Зато перед героями ‘Ленинградского шоссе’ (1932) подобные проблемы уже не стоят. У них всякие научные и технические заботы, у них проекты сжигания пылевидного угля и мимолетный вопрос, будет ли война с японцами, они бодро участвуют в праздничных демонстрациях и митингах, сносятся по необходимости с заграницей, а продукты берут в спецраспределителе. Умершего отца хоронят, не обременяя себя помыслами о кровной связи с ним. Отец — это отжившее, это темное прошлое, с которым, как им представляется, давно покончено… А ведь страшно узок и убог их мир. Мечты о мировом пожаре, вселенскость, революционный пафос — все это уже пустое, личность, ‘измитинговавшись’, стирается. Перед нами какие-то Передоновы, не поднимающиеся даже до смехотворной веры в недотыкомку. ‘Кр-рой, Вася, бога нет!’ — кричит в начавшемся скандале случайно попавший на поминки беспризорник, и этот ‘клич’ выглядит последним полетом массовой мысли и фантазии, на какую оказывается способной мрачная година тридцатых.

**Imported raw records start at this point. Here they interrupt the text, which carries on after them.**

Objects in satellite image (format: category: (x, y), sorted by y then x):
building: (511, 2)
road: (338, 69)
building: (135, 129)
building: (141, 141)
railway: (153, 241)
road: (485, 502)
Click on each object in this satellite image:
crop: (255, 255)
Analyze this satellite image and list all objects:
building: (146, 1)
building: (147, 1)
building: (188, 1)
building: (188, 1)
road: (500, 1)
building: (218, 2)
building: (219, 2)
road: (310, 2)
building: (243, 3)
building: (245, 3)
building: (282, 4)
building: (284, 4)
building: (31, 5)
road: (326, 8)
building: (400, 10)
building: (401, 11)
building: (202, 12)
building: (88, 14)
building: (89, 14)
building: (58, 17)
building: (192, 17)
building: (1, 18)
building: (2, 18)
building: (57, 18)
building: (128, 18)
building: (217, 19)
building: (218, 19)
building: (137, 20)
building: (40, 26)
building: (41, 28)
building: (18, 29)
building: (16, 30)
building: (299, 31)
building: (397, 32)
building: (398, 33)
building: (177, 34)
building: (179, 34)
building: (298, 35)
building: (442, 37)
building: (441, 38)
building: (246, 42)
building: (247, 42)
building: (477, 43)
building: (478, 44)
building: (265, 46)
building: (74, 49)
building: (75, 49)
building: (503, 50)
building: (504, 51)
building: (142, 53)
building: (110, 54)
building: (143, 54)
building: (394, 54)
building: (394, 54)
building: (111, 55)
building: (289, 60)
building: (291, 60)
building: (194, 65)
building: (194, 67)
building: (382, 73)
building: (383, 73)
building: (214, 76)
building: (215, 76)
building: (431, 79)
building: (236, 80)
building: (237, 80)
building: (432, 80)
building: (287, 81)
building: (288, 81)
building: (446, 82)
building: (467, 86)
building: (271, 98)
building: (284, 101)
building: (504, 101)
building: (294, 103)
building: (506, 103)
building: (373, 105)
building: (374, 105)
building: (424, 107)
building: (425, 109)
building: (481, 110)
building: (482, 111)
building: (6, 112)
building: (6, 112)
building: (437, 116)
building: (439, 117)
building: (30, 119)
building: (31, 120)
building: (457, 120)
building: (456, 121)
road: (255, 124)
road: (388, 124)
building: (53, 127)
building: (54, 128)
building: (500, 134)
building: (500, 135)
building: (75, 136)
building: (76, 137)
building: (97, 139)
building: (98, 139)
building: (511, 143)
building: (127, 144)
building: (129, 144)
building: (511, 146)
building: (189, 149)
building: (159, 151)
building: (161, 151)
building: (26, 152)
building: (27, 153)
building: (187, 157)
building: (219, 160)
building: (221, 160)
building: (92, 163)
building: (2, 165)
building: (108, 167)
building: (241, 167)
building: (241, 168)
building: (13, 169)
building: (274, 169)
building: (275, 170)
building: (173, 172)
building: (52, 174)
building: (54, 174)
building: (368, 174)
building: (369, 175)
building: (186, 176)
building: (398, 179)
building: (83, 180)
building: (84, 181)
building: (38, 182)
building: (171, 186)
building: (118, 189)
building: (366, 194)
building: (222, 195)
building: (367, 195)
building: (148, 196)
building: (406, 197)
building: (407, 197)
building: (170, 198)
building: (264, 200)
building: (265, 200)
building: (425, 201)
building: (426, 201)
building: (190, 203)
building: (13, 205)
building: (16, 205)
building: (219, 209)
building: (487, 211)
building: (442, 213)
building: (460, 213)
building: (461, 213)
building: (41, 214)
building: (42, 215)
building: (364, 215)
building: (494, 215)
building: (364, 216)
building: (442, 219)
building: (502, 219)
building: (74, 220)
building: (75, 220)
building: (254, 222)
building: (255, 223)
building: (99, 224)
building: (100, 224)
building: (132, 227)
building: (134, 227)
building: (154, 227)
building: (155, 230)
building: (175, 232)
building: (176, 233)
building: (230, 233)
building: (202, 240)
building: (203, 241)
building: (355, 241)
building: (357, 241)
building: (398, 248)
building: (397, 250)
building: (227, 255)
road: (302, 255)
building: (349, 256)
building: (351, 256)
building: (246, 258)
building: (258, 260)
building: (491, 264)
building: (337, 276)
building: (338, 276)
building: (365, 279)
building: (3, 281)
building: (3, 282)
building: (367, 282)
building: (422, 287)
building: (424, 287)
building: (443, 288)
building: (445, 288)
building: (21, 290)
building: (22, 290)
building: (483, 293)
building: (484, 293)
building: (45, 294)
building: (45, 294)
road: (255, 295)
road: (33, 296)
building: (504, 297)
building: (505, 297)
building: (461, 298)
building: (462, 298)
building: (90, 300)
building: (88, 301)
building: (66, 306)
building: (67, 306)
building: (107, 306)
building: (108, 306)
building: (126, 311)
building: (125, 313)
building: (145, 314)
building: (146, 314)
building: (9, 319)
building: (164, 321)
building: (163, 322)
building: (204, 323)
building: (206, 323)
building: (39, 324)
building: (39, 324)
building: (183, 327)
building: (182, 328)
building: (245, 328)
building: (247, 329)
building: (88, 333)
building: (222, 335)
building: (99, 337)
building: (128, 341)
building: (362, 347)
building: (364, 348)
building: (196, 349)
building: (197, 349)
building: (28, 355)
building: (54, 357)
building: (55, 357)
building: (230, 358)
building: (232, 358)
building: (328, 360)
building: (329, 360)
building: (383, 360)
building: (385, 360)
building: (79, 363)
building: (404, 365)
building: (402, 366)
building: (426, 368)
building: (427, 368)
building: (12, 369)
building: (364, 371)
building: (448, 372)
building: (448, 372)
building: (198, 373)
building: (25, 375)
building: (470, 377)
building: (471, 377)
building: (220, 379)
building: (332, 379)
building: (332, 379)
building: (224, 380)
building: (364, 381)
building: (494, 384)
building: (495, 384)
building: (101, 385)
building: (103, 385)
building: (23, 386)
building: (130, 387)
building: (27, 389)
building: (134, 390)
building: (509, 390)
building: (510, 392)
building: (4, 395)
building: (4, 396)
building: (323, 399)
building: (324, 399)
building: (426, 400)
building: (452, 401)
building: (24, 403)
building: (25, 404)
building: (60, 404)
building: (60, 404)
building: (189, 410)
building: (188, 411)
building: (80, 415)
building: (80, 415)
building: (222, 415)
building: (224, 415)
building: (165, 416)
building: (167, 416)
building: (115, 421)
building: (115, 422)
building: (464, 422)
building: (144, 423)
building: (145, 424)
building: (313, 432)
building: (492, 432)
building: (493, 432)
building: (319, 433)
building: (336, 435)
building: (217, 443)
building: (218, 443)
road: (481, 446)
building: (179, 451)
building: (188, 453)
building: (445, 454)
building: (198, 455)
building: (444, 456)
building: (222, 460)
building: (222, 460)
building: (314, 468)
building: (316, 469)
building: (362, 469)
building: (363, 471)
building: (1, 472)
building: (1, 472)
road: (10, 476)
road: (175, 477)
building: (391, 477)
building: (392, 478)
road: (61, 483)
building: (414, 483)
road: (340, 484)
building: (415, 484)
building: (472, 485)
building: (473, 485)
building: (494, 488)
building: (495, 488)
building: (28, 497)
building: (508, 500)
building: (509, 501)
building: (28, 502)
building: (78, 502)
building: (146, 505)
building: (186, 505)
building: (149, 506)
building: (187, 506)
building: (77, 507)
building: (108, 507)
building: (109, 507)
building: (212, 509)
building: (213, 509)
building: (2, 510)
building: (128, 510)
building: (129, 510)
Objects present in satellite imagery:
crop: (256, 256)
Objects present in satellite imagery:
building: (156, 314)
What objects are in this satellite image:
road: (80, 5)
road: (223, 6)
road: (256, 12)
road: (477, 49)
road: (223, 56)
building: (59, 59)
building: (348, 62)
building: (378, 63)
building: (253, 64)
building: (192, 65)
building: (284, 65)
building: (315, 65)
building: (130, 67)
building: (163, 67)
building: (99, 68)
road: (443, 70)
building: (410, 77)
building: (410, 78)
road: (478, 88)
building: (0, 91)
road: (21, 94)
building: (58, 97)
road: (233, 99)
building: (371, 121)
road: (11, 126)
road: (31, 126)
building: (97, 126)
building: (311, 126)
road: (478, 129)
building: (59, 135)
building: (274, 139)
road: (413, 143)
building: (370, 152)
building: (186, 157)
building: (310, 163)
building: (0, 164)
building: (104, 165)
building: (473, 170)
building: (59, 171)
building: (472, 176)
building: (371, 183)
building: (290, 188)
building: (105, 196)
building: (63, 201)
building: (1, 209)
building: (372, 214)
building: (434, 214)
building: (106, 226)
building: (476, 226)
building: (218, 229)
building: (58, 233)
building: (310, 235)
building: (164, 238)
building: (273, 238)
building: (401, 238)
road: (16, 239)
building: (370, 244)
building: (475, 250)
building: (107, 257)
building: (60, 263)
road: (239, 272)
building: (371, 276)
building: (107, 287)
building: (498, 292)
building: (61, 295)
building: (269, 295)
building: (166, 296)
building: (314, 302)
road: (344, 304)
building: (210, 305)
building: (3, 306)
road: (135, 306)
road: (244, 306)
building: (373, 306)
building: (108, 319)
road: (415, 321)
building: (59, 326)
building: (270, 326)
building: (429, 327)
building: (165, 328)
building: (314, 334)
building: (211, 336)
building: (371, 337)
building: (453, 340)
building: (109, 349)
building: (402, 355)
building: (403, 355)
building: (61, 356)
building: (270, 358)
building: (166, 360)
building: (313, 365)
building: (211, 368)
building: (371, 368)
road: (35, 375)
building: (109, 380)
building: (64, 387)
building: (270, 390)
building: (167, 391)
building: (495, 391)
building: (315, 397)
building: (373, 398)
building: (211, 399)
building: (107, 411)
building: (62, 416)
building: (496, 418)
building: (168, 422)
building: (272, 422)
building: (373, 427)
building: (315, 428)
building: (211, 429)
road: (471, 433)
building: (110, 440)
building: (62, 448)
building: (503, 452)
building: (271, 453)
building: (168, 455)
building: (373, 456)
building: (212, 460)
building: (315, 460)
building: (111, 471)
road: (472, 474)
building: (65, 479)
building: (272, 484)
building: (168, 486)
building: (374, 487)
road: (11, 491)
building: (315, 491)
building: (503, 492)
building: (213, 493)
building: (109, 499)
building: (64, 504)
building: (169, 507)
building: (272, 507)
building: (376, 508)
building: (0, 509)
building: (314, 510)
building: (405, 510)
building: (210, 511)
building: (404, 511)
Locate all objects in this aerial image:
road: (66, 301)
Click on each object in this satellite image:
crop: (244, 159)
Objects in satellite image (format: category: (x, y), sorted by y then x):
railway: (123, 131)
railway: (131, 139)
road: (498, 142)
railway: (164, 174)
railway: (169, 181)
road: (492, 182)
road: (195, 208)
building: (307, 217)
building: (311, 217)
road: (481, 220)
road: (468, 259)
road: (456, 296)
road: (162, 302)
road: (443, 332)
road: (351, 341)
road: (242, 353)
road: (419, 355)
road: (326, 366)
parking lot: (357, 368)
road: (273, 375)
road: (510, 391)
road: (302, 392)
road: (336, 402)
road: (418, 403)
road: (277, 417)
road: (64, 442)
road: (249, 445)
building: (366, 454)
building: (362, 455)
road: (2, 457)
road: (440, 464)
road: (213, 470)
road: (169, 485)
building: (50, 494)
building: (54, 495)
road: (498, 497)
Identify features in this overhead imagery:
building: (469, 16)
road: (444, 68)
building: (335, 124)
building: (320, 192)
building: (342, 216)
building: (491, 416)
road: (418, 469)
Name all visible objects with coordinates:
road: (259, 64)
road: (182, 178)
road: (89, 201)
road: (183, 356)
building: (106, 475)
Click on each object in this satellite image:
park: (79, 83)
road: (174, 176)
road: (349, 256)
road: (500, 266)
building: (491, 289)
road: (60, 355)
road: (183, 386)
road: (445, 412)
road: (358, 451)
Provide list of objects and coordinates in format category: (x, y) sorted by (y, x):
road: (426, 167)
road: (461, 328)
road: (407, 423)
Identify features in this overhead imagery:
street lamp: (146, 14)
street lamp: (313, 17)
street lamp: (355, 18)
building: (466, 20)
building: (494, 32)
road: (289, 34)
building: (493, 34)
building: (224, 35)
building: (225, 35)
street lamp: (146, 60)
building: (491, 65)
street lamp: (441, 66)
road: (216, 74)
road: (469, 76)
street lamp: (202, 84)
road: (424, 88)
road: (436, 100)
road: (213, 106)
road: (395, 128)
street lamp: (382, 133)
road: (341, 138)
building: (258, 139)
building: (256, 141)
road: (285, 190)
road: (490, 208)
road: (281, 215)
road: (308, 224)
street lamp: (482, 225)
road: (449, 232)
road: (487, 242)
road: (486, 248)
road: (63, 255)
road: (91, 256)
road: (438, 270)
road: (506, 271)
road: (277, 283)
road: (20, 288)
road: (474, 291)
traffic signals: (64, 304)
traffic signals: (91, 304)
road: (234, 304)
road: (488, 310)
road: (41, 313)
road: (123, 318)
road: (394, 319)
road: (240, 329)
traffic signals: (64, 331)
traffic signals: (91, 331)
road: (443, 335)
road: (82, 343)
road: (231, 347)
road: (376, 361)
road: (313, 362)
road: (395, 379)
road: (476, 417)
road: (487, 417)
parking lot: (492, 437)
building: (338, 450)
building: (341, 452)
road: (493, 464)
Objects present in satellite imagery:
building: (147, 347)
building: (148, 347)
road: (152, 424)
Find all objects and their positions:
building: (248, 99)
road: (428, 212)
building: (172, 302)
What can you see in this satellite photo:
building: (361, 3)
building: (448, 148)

Катаев проследил эволюцию революционного пафоса на коротком отрезке времени. Мог бы он, проживи дольше, стать его мудрым исследователем? Вряд ли, ведь он сам им жил, вполне подчинялся его стихии. Даже очевидный — для нас — процесс умирания этого пафоса, явленный в ‘Ленинградском шоссе’, обрисован скорее бессознательно, чем по хорошо продуманному сценарию, и потому мы не чувствуем, чтобы автора происходящее очень уж огорчало. Нет, Иван Катаев вовсе не был аналитиком, мыслителем, каким ему, наверно, хотелось предстать, когда он ставил перед собой задачу изобразить дух времени и создать величественный, ‘окончательный’ образ Москвы. В этом отношении он, как и подобает слепо верующему во что-то человеку, вполне бесхитростен. В остальном — в главном — большой мастер, замечательный писатель.